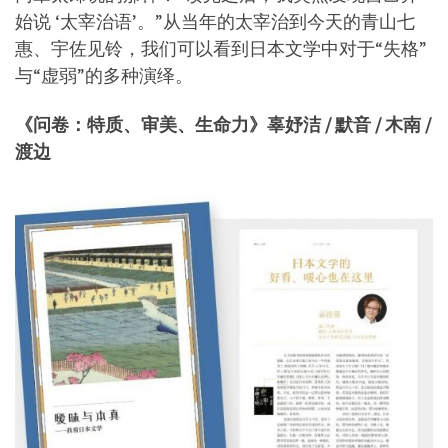
始说 ‘太宰治语’。”从当年的太宰治到今天的青山七
惠、宇佐见铃，我们可以看到日本文学中对于“失格”
与“虚弱”的多种演绎。
《问卷：特质、审美、生命力》辜妤洁 / 默音 / 木南 /
渡边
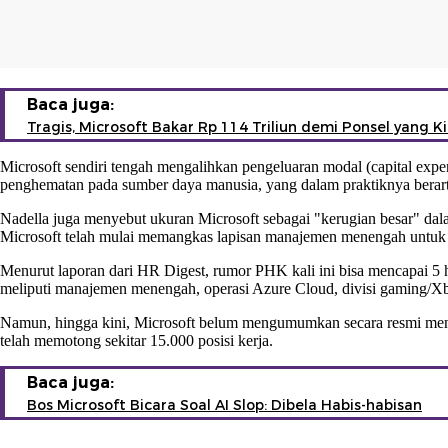
Baca juga:
Tragis, Microsoft Bakar Rp 114 Triliun demi Ponsel yang K
Microsoft sendiri tengah mengalihkan pengeluaran modal (capital ex
penghematan pada sumber daya manusia, yang dalam praktiknya berar
Nadella juga menyebut ukuran Microsoft sebagai "kerugian besar" dala
Microsoft telah mulai memangkas lapisan manajemen menengah untuk m
Menurut laporan dari HR Digest, rumor PHK kali ini bisa mencapai 5 h
meliputi manajemen menengah, operasi Azure Cloud, divisi gaming/Xbox
Namun, hingga kini, Microsoft belum mengumumkan secara resmi menge
telah memotong sekitar 15.000 posisi kerja.
Baca juga:
Bos Microsoft Bicara Soal AI Slop: Dibela Habis-habisan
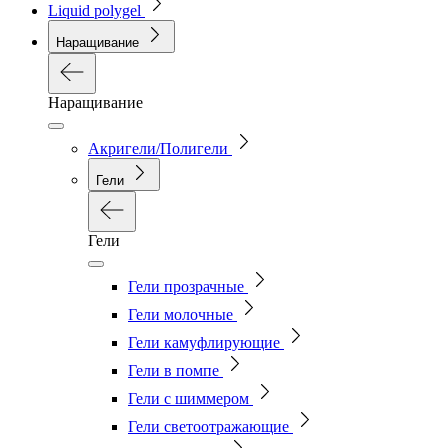
Liquid polygel
Наращивание
Наращивание
Акригели/Полигели
Гели
Гели
Гели прозрачные
Гели молочные
Гели камуфлирующие
Гели в помпе
Гели с шиммером
Гели светоотражающие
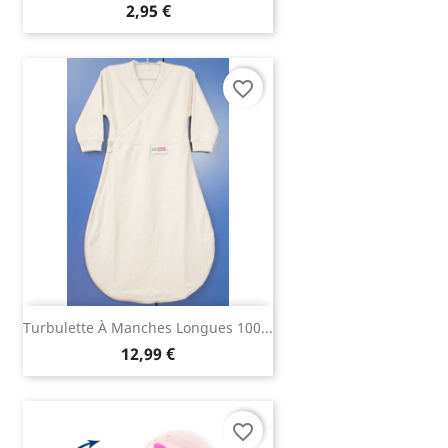
2,95 €
favorite_border
Turbulette À Manches Longues 100...
12,99 €
favorite_border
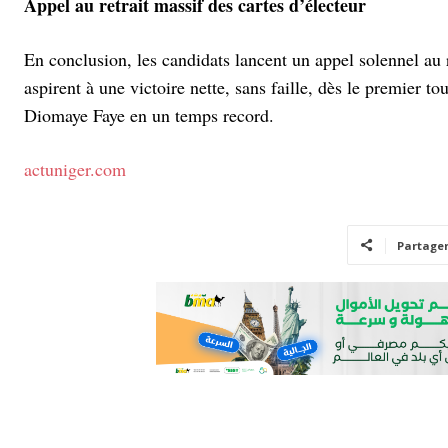
Appel au retrait massif des cartes d’électeur
En conclusion, les candidats lancent un appel solennel au r
aspirent à une victoire nette, sans faille, dès le premier 
Diomaye Faye en un temps record.
actuniger.com
Partage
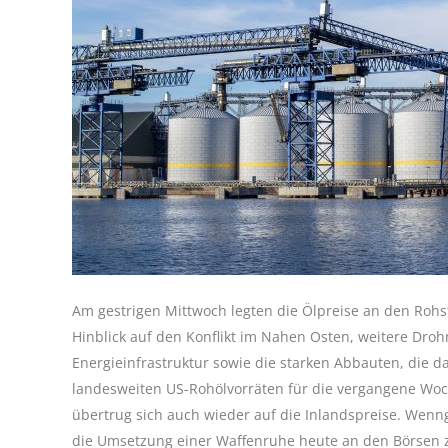
Am gestrigen Mittwoch legten die Ölpreise an den Rohs
Hinblick auf den Konflikt im Nahen Osten, weitere Droh
Energieinfrastruktur sowie die starken Abbauten, die 
landesweiten US-Rohölvorräten für die vergangene Woc
übertrug sich auch wieder auf die Inlandspreise. Wenn
die Umsetzung einer Waffenruhe heute an den Börsen z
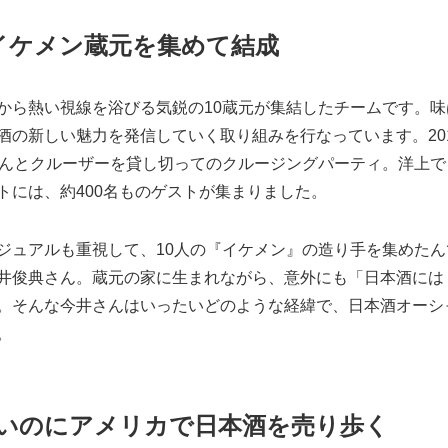
のイケメン蔵元を集めて結成
から熱い視線を浴びる気鋭の10蔵元が集結したチームです。味
酒の新しい魅力を発信していく取り組みを行なっています。20
なんとクルーザーを貸し切ってのクルージングパーティ。洋上で
トには、約400名ものゲストが集まりました。
ジュアルも重視して、10人の『イケメン』の造り手を集めたん
井俊典さん。蔵元の家に生まれながら、意外にも「日本酒には
。そんな今井さんはいったいどのような経緯で、日本酒オーシ
。
いのにアメリカで日本酒を売り歩く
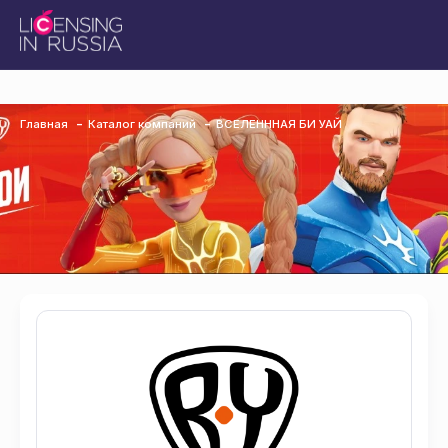
Главная
Каталог компаний
ВСЕЛЕНННАЯ БИ УАЙ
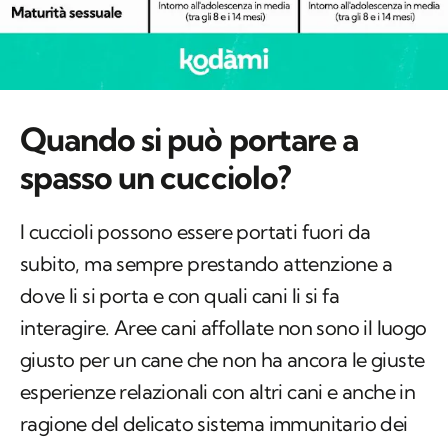
Quando si può portare a
spasso un cucciolo?
I cuccioli possono essere portati fuori da
subito, ma sempre prestando attenzione a
dove li si porta e con quali cani li si fa
interagire. Aree cani affollate non sono il luogo
giusto per un cane che non ha ancora le giuste
esperienze relazionali con altri cani e anche in
ragione del delicato sistema immunitario dei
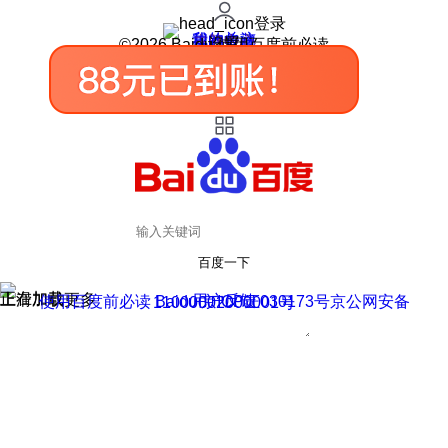
登录
我的关注
我的收藏
皮肤中心
用户反馈
设置
©2026 Baidu 使用百度前必读
百度一下
正在加载
上滑加载更多
用户反馈
使用百度前必读 Baidu 京ICP证030173号
京公网安备11000002000001号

.....

• [What to do]:
Check every line of the data, and copy the ones that contain "Microsoft".

• [Answer for the task]:
Tragis, Microsoft Bakar Rp 114 Triliun demi Ponsel yang K
Microsoft sendiri tengah mengalihkan pengeluaran modal (capital ex
Nadella juga menyebut ukuran Microsoft sebagai "kerugian besar" dala
Microsoft telah mulai memangkas lapisan manajemen menengah untuk m
Namun, hingga kini, Microsoft belum mengumumkan secara resmi menge
Bos Microsoft Bicara Soal AI Slop: Dibela Habis-habisan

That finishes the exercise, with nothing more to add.